RCA Pipeline
RCA is a pipeline for the discovery of viruses from Illumina and Nanopore rolling circle amplification data.
Setting up a Conda Environment
The RCA.yml file provided allows for easily setting up a conda environment, which will contain most of the tools needed to run the script.
Ensure that conda is installed and active, and then execute conda env create -f RCA.yml
to create and install all tools into the environment.
Please install Ashure separately and update the --ashure_path
parameter with the location of the ashure.py file.
Please download the blast database in the ICTV folder and point the --ictv_db
parameter to the ICTV_viruses.fasta file.
Please download the adapters.fa the --adapters
parameter to this file.
Please activate the conda environment before running the scripts.
Usage:
python Scripts/RCA/rca.py illumina --input Illumina_run/raw_data/ --output Illumina_run/
python Scripts/RCA/rca.py nanopore --input Nanopore_run/raw_data/ --output Nanopore_run/
Illumina Parameters
usage: RCA illumina [-h] --input INPUT --output OUTPUT [--create_dirs {Y,N}]
[--bbduk {Y,N}] [--spades {Y,N}] [--virus_detection {Y,N}]
[--doc_env {Y,N}] [--adapters ADAPTERS]
[--min_len MIN_LEN] [--min_quality MIN_QUALITY]
[--threads THREADS] [--memory MEMORY] [--hmm HMM]
optional arguments:
-h, --help show this help message and exit
--input INPUT This is the location of the raw data directory.
--output OUTPUT This is where the output data will be generated.
--create_dirs {Y,N} Creates the directory structure. Default Y.

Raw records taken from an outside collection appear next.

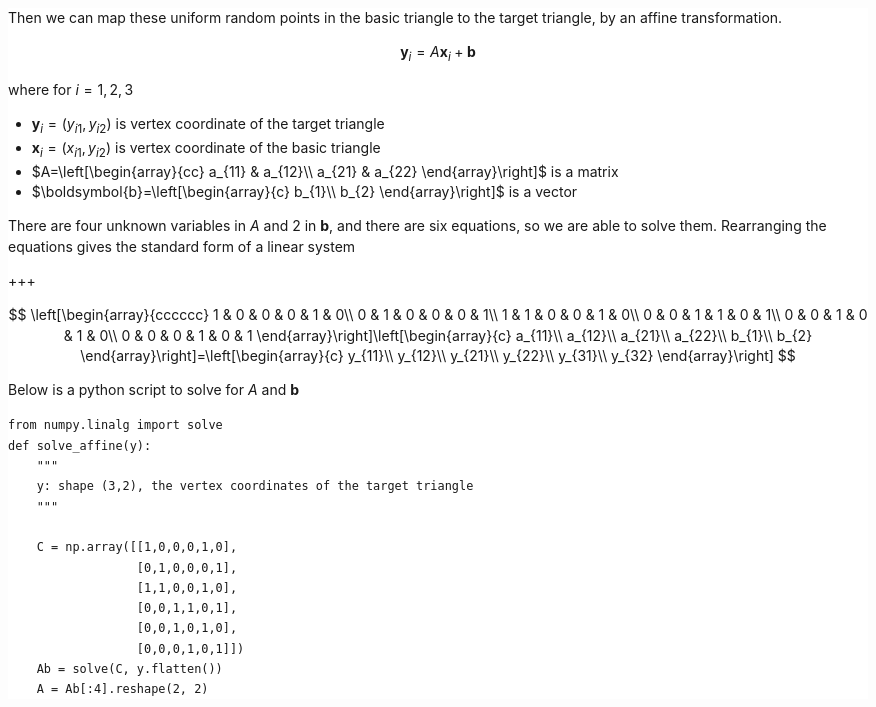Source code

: Then we can map these uniform random points in the basic triangle to the target triangle, by an affine transformation.

$$
\boldsymbol{y}_i = A \boldsymbol{x}_i + \boldsymbol{b}
$$

where for $i=1,2,3$

- $\boldsymbol{y}_i = (y_{i1}, y_{i2})$ is vertex coordinate of the target triangle
- $\boldsymbol{x}_i = (x_{i1}, y_{i2})$ is vertex coordinate of the basic triangle
- $A=\left[\begin{array}{cc}
a_{11} & a_{12}\\
a_{21} & a_{22}
\end{array}\right]$ is a matrix
- $\boldsymbol{b}=\left[\begin{array}{c}
b_{1}\\
b_{2}
\end{array}\right]$ is a vector

There are four unknown variables in $A$ and 2 in $\boldsymbol{b}$, and there are six equations, so we are able to solve them. Rearranging the equations gives the standard form of a linear system

+++

$$
\left[\begin{array}{cccccc}
1 & 0 & 0 & 0 & 1 & 0\\
0 & 1 & 0 & 0 & 0 & 1\\
1 & 1 & 0 & 0 & 1 & 0\\
0 & 0 & 1 & 1 & 0 & 1\\
0 & 0 & 1 & 0 & 1 & 0\\
0 & 0 & 0 & 1 & 0 & 1
\end{array}\right]\left[\begin{array}{c}
a_{11}\\
a_{12}\\
a_{21}\\
a_{22}\\
b_{1}\\
b_{2}
\end{array}\right]=\left[\begin{array}{c}
y_{11}\\
y_{12}\\
y_{21}\\
y_{22}\\
y_{31}\\
y_{32}
\end{array}\right]
$$

Below is a python script to solve for $A$ and $\boldsymbol{b}$

```{code-cell} python
from numpy.linalg import solve
def solve_affine(y):
    """
    y: shape (3,2), the vertex coordinates of the target triangle
    """

    C = np.array([[1,0,0,0,1,0],
                  [0,1,0,0,0,1],
                  [1,1,0,0,1,0],
                  [0,0,1,1,0,1],
                  [0,0,1,0,1,0],
                  [0,0,0,1,0,1]])
    Ab = solve(C, y.flatten())               
    A = Ab[:4].reshape(2, 2)
```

--bbduk {Y,N} Runs Bbduk. Default Y.
--spades {Y,N} Runs isONclust. Default Y.
--virus_detection {Y,N}
Extract potential viruses. Default Y.
--doc_env {Y,N} Creates environment and parameter details. Default Y.
--adapters ADAPTERS bbduk adapter references.
--min_len MIN_LEN This is the mininum length of a read allowed by bbduk.
Default 50.
--min_quality MIN_QUALITY
bbduk phred quality trim parameter. Default 10.
--threads THREADS The number of threads to run Spades with. Default 60.
--memory MEMORY The amount of memory, in GB, to run Spades with.
Default 500.
--hmm HMM This is the path to the hmm file.
Nanopore Parameters
usage: RCA nanopore [-h] --input INPUT --output OUTPUT [--ictv_db ICTV_DB]
[--ashure_path ASHURE_PATH] [--create_dirs {Y,N}]
[--ashure {Y,N}] [--isonclust {Y,N}] [--medaka {Y,N}]
[--doc_env {Y,N}] [--threads THREADS]
[--quality_score QUALITY_SCORE]
optional arguments:
-h, --help show this help message and exit
--input INPUT This is the location of the raw data directory.
--output OUTPUT This is where the output data will be generated.
--ictv_db ICTV_DB This is the path to the ictv database fasta file.
--ashure_path ASHURE_PATH
This is the path to the ashure script.
--create_dirs {Y,N} Creates the directory structure. Default Y.
--ashure {Y,N} Runs Ashure. Default Y.
--isonclust {Y,N} Runs isONclust. Default Y.
--medaka {Y,N} Runs medaka. Default Y.
--doc_env {Y,N} Creates environment and parameter details. Default Y.
--threads THREADS The number of threads to run isONclust and Medaka
with. Default 120.
--quality_score QUALITY_SCORE
The quality score cutoff for isONclust. Default 7.